A day after a panel of arbitrators ruled that Newark owed money to the New Jersey Devils, Mayor Cory Booker stood outside the Prudential Center and lambasted Jeff Vanderbeek, the team’s managing partner.
But the mayor should remember it was city officials who initiated that arbitration process.
Yet Booker claimed twice during his April 4 news conference that Vanderbeek "took us into arbitration."
"He’s dragged my team through courts for five and a half years, millions and millions of dollars of legal fees he has swept up from the city pressing frivolous claims," Booker said. "How do I know they’re frivolous claims? Think about how much of a pathetic penny pincher he’s been.

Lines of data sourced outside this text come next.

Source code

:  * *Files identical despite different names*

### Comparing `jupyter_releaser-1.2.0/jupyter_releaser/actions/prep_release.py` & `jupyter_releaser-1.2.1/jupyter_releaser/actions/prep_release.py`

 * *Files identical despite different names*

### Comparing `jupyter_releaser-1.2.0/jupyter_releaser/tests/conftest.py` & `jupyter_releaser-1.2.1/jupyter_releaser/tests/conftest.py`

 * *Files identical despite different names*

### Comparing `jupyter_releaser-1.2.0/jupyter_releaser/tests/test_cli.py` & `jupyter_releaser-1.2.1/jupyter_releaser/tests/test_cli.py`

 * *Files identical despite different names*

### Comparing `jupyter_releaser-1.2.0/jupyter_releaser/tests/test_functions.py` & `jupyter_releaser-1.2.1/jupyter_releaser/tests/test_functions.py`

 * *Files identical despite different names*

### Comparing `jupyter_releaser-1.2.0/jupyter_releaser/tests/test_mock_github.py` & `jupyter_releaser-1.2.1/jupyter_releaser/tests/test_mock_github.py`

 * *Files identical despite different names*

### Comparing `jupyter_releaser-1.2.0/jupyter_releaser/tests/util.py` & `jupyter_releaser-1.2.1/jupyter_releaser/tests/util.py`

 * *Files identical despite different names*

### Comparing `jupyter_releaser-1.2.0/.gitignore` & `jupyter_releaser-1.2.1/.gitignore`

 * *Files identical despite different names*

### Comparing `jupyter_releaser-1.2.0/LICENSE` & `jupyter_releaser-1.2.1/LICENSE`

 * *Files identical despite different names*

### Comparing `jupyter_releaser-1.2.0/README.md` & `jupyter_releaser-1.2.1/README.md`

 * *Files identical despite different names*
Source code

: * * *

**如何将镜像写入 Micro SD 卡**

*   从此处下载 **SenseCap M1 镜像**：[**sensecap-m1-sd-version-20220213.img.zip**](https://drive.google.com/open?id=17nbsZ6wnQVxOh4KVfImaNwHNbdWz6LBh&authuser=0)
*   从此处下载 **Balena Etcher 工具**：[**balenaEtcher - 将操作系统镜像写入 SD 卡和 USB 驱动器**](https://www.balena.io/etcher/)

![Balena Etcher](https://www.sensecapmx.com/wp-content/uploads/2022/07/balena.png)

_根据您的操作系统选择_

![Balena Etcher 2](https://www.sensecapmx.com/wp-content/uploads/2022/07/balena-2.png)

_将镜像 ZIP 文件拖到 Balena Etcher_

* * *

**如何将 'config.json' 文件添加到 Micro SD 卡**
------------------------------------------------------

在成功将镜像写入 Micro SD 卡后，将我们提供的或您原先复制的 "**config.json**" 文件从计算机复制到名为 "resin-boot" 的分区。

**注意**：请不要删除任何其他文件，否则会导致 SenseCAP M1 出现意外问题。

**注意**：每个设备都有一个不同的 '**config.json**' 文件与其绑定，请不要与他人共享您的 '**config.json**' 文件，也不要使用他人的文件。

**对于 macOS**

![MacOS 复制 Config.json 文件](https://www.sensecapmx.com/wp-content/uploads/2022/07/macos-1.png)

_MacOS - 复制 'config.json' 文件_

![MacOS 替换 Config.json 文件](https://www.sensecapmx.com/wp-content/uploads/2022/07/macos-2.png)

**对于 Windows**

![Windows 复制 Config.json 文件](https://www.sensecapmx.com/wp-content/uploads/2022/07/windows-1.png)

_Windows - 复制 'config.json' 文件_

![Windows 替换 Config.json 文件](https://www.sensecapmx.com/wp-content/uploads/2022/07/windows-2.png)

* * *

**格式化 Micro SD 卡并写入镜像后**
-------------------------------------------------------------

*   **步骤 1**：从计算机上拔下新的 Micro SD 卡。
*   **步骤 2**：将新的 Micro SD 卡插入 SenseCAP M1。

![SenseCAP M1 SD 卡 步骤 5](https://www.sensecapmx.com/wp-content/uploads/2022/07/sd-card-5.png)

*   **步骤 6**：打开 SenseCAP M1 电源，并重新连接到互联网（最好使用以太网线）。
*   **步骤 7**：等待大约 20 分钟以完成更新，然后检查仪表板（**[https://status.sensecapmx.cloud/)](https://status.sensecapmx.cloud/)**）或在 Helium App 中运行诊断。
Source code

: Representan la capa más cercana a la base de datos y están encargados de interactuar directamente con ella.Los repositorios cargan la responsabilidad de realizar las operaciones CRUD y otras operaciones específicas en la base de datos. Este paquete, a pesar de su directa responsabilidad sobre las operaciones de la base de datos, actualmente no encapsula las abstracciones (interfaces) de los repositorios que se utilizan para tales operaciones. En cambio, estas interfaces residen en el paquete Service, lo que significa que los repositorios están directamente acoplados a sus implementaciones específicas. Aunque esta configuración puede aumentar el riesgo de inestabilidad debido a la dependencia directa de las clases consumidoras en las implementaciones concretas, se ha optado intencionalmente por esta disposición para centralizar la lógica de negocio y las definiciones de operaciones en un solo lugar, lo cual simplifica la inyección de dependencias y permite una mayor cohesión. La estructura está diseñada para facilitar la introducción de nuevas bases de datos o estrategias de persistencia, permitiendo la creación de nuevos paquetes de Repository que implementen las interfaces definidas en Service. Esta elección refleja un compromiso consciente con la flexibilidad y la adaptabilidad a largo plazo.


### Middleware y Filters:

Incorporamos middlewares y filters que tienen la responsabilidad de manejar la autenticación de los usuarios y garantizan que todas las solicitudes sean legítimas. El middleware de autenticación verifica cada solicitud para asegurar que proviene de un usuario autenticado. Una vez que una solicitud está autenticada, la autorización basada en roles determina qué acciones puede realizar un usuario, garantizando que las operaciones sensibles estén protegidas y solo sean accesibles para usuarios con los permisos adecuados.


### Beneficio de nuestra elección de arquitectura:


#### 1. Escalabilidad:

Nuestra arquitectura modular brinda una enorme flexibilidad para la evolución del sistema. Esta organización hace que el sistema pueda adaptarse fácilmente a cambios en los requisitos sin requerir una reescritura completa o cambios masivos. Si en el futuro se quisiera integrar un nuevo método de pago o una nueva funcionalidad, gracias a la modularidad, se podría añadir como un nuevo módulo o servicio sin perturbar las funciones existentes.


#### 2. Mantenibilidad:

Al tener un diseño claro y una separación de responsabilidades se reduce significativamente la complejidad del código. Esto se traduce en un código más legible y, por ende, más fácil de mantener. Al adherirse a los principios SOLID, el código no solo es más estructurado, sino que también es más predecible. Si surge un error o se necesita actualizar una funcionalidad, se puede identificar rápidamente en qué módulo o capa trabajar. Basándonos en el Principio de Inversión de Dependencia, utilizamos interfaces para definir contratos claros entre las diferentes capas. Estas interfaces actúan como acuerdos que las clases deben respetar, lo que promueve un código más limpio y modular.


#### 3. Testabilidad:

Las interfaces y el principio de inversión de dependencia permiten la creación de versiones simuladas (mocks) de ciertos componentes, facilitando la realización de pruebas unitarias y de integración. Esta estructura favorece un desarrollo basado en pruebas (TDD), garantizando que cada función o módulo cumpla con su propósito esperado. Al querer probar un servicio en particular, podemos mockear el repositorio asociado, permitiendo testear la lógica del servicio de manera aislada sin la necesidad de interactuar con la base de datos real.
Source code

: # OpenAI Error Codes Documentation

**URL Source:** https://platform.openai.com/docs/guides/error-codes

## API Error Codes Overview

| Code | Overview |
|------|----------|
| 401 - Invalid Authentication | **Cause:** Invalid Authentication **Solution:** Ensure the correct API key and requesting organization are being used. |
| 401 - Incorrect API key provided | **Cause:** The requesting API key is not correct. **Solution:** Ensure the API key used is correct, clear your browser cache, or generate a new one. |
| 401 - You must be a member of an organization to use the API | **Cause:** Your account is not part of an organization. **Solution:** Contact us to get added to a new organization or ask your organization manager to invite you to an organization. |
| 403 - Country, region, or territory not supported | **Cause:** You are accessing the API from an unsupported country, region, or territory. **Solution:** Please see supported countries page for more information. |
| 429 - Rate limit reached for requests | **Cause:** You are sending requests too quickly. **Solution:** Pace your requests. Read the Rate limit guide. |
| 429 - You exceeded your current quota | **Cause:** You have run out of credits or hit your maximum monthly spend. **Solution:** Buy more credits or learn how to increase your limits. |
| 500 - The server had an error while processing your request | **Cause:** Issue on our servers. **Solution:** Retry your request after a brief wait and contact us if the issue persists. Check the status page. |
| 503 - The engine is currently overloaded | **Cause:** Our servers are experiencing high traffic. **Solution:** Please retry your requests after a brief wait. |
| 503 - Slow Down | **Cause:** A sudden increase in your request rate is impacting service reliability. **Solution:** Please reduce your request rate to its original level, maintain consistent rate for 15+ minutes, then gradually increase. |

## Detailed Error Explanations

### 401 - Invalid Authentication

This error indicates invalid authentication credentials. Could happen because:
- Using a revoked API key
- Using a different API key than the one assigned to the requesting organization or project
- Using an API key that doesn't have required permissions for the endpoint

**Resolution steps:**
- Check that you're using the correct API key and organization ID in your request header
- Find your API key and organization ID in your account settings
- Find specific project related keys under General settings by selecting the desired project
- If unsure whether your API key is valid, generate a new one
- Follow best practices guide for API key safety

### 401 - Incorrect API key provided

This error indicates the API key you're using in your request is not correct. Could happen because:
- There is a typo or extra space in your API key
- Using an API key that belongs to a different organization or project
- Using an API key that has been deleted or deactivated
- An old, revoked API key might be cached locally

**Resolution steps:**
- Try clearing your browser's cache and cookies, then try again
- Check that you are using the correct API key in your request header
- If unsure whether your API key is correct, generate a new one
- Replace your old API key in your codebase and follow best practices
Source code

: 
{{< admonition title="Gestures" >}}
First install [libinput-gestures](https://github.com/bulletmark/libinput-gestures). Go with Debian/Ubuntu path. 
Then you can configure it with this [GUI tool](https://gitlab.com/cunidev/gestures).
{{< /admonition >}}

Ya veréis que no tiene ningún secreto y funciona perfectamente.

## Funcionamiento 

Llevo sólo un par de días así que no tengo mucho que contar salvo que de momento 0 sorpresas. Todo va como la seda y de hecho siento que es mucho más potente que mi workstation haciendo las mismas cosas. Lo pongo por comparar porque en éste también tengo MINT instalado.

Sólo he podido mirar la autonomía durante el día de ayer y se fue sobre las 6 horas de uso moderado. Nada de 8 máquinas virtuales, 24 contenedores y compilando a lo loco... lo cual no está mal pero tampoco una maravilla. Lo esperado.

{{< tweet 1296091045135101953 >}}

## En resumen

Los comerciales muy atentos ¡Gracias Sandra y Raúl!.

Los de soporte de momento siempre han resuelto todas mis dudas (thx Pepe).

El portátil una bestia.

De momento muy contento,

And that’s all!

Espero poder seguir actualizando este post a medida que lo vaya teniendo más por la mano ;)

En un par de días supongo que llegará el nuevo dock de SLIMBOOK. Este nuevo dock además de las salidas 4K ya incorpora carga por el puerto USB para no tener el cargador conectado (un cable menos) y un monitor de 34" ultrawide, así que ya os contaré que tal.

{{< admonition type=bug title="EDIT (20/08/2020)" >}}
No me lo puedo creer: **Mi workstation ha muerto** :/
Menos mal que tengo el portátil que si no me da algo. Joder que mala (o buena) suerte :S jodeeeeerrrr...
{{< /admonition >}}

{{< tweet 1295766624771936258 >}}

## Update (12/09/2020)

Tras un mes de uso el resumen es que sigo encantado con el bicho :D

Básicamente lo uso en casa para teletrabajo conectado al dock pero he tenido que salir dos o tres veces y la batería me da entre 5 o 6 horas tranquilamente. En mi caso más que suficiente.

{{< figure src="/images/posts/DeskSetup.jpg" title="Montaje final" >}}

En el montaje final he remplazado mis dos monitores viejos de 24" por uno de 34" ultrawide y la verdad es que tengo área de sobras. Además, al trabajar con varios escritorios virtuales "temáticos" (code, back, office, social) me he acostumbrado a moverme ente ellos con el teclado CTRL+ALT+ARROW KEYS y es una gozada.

"He took us into arbitration, not just for that one letter that I mentioned. He took us into arbitration because he said, ‘Oh, you didn’t get the streets straightened in time.’ He was responsible for the construction of this arena, but he said, ‘Oh, it wasn’t done on time,’" the mayor continued. "Every legal manipulation and exploitation he could pursue to get another dime and dollar out of our city, he’s gone after."
After reviewing the arbitrators’ decision and an application filed on the city’s behalf, PolitiFact New Jersey determined that Booker is wrong. The arbitrators’ decision resulted from an arbitration request filed in 2010 by the Newark Housing Authority, which owns the arena.
In a series of e-mails, Booker spokeswoman Anne Torres acknowledged that the authority initiated the process, but claimed that the Devils left city officials with no choice.
"The Newark Housing Authority would never have demanded an arbitration if the Devils had paid their rent, however, because of their recalcitrance and failure to follow through on their commitments, the Newark Housing Authority and the city were forced into arbitration," Torres wrote. "It should be noted that these were the facts behind the Mayor’s statement."
Torres later added, "The Mayor knows that the Housing Authority initiated the arbitration, that’s no secret. What I am saying is that when he says ‘they took us into arbitration’, he’s saying this because they left us with no choice."
Let’s explain the timeline of events leading up to arbitration.
The Devils and the authority approved a lease agreement in February 2005 for the Prudential Center, which later opened in October 2007. But the two sides became divided over a host of issues, including unpaid rent and parking revenues.
Following years of negotiations, the authority sent a "notice of dispute" to the hockey team, starting the process toward arbitration, according to a May 2010 Star-Ledger article. The lease agreement provides for arbitration as a method of resolving disputes.
In June 2010, the authority filed a "demand for arbitration" with the American Arbitration Association, according to the arbitrators’ decision and the application filed at the time.
The arbitrators’ decision released last week addresses the unpaid rent, parking revenues and other issues, but ultimately leaves Newark owing about $600,000 to the Devils.
At an April 4 news conference outside the Prudential Center, Booker claimed twice that Vanderbeek "took us into arbitration."
But as a spokeswoman for the mayor acknowledged, the Newark Housing Authority initiated the arbitration process. We rate the statement False.